In a practical module in psychology supported by lectures, Paddy O'Donnell and I have had the class design and pilot questionnaire items (questions) in small groups on a topic such as the introduction and use of mobile phones, for which the class is itself a suitable population. Each group then submited their items to us, and we then picked a set drawing on many people's contributions to form a larger questionnaire. We then used a session to administer that questionnaire to the class, with them responding using the voting equipment. But the end of that session we had responses from a class of about 100 to a sizeable questionnaire.

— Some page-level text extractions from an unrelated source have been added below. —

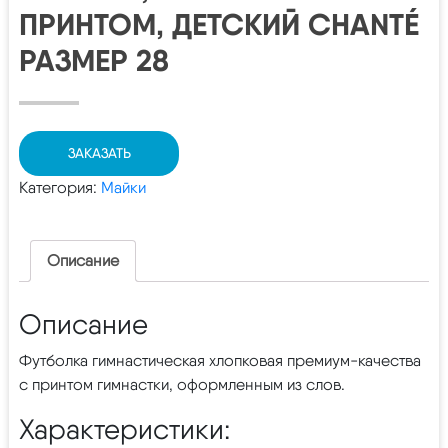
ПРИНТОМ, ДЕТСКИЙ CHANTÉ
РАЗМЕР 28
ЗАКАЗАТЬ
Категория:
Майки
Описание
Описание
Футболка гимнастическая хлопковая премиум-качества
с принтом гимнастки, оформленным из слов.
Характеристики:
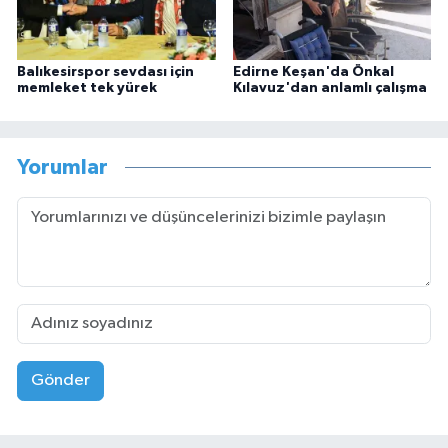
Balıkesirspor sevdası için
Edirne Keşan'da Önkal
memleket tek yürek
Kılavuz'dan anlamlı çalışma
Yorumlar
Gönder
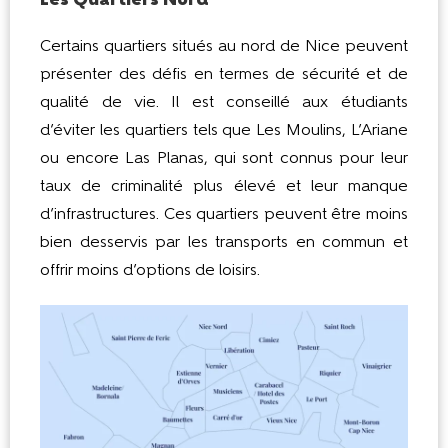
Les Quartiers Nord
Certains quartiers situés au nord de Nice peuvent
présenter des défis en termes de sécurité et de
qualité de vie. Il est conseillé aux étudiants
d’éviter les quartiers tels que Les Moulins, L’Ariane
ou encore Las Planas, qui sont connus pour leur
taux de criminalité plus élevé et leur manque
d’infrastructures. Ces quartiers peuvent être moins
bien desservis par les transports en commun et
offrir moins d’options de loisirs.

We could then make that data set available almost immediately to the class, and have them analyse the data and write a report.

A final year research project has also been run, using this as the data collection mechanism: it allowed a large number of subjects to be "run" simultaneously, which is the advantage for the researcher.

In a class on the public communication of science, Steve Brindley has surveyed the class on some aspects of the demonstrations and materials he used, since they are a themselves a relevant target for such communciation and their preferences for different modes (e.g. active vs. passive presentations) are indicative of the subject of the course: what methods of presentation of science are effective, and how do people vary in their preferences. He would then begin the next lecture by re-presenting and commenting on the data collected last time.